Paraguayan football club

Pastoreo Fútbol Club, also known as Pastoreo FC or simply Pastoreo, is a Paraguayan football club based in Doctor Juan Manuel Frutos, locally known as Pastoreo. The club was founded in 2020 and played until 2025 in the División Intermedia, the second division in the Paraguayan football league system. It belongs to the Caaguazú Football Federation and was the 2019–20 Campeonato Nacional de Interligas champion.

==History==
The club was founded on 14 June 2020, based on the team representing the Pastoreo Sports League (Liga Deportiva de Pastoreo) in the Campeonato Nacional de Interligas, which won the competition in its 2019–20 edition after beating the team representing the Hernandarias league in the final. With this title the Pastoreo league earned the right to compete in the División Intermedia, however, in order to take part in competitions overseen by the Paraguayan Football Association such as the División Intermedia, teams promoted from the Campeonato Nacional de Interligas have to be refounded as clubs, causing the Liga de Pastoreo team to be refounded as Pastoreo Fútbol Club.
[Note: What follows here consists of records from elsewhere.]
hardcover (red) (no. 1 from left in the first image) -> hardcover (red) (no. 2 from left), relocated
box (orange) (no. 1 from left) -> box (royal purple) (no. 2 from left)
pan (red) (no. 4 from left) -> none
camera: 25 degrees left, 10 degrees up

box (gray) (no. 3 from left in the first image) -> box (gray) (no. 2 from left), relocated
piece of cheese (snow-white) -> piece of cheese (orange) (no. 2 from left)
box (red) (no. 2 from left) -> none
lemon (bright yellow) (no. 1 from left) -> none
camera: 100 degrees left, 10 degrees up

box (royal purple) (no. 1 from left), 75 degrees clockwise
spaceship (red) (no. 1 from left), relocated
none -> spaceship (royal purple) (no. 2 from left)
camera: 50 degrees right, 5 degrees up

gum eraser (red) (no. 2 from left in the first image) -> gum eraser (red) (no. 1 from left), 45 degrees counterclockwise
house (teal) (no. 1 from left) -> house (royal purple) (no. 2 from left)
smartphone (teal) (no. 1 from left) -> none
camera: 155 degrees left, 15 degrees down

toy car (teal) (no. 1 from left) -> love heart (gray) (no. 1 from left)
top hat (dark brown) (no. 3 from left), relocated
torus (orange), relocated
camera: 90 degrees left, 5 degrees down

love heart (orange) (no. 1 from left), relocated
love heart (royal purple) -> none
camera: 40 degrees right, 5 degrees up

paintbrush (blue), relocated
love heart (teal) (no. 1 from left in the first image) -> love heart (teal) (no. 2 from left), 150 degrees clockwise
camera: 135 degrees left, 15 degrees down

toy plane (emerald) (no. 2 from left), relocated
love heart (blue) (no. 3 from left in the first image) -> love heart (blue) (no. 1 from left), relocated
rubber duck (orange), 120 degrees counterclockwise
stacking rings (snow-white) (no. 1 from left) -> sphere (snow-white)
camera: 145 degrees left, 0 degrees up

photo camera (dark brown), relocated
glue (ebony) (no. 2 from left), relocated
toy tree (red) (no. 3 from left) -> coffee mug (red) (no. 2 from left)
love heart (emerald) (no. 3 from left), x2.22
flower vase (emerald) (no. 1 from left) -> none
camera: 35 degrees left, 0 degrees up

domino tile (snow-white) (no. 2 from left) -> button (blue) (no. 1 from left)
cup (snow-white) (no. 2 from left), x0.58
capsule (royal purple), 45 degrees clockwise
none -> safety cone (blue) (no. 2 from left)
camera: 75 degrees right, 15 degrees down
Although they were entitled to enter the 2021 Paraguayan División Intermedia competition by having won the 2019–20 Interligas championship, the cancellation of the 2020 División Intermedia season due to the COVID-19 pandemic meant that they had their debut postponed to 2022 per decision by the APF's Executive Committee, since Guaraní de Trinidad (who were originally slated to have their debut in 2020) already held the berth reserved to the Unión del Fútbol del Interior (UFI) for that season as 2019 Primera B Nacional champions. They eventually played the División Intermedia for the first time in 2022, ending the season in fourth place after being in contention for promotion to the top tier until the last rounds of the competition.

Pastoreo competed in the División Intermedia until the 2025 season, in which the team placed fifth in the standings. However, they were relegated due to a poor campaign in the previous season that had an impact on the team's placement in the relegation table, which takes into account performances over the three most recent seasons. In that table, Pastoreo had 107 points in 90 matches, placing second-from-last and being relegated to the third tier as a result.